THE INPUT Block Start
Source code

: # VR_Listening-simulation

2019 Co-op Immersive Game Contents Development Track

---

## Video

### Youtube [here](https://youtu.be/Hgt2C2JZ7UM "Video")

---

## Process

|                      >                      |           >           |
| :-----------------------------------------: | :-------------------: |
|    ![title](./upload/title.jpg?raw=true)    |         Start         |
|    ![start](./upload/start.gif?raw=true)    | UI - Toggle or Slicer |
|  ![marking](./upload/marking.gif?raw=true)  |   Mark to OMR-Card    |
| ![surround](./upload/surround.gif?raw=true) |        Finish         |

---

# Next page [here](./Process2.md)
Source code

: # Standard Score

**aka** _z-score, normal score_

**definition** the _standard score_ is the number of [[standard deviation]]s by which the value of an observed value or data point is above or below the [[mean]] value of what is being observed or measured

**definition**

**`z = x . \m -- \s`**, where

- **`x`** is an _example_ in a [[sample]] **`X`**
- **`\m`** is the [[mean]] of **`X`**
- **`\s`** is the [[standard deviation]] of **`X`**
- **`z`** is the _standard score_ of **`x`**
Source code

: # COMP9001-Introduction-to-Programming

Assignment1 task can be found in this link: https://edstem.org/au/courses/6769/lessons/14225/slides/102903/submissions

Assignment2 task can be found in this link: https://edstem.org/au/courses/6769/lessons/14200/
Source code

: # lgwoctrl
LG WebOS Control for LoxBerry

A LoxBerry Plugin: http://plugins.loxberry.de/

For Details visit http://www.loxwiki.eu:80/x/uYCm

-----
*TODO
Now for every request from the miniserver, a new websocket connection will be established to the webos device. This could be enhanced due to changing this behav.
THE INPUT Block End
WHAT THE TASK REQUIRES: Retype every entry above, word for word.

RESPONSE:
Source code

: # VR_Listening-simulation

2019 Co-op Immersive Game Contents Development Track

---

## Video

### Youtube [here](https://youtu.be/Hgt2C2JZ7UM "Video")

---

## Process

|                      >                      |           >           |
| :-----------------------------------------: | :-------------------: |
|    ![title](./upload/title.jpg?raw=true)    |         Start         |
|    ![start](./upload/start.gif?raw=true)    | UI - Toggle or Slicer |
|  ![marking](./upload/marking.gif?raw=true)  |   Mark to OMR-Card    |
| ![surround](./upload/surround.gif?raw=true) |        Finish         |

---

# Next page [here](./Process2.md)
Source code

: # Standard Score

**aka** _z-score, normal score_

**definition** the _standard score_ is the number of [[standard deviation]]s by which the value of an observed value or data point is above or below the [[mean]] value of what is being observed or measured

**definition**

**`z = x . \m -- \s`**, where

- **`x`** is an _example_ in a [[sample]] **`X`**
- **`\m`** is the [[mean]] of **`X`**
- **`\s`** is the [[standard deviation]] of **`X`**
- **`z`** is the _standard score_ of **`x`**
Source code

: # COMP9001-Introduction-to-Programming

Assignment1 task can be found in this link: https://edstem.org/au/courses/6769/lessons/14225/slides/102903/submissions

Assignment2 task can be found in this link: https://edstem.org/au/courses/6769/lessons/14200/
Source code

: # lgwoctrl
LG WebOS Control for LoxBerry

A LoxBerry Plugin: http://plugins.loxberry.de/

For Details visit http://www.loxwiki.eu:80/x/uYCm

-----
*TODO
Now for every request from the miniserver, a new websocket connection will be established to the webos device. This could be enhanced due to changing this behav.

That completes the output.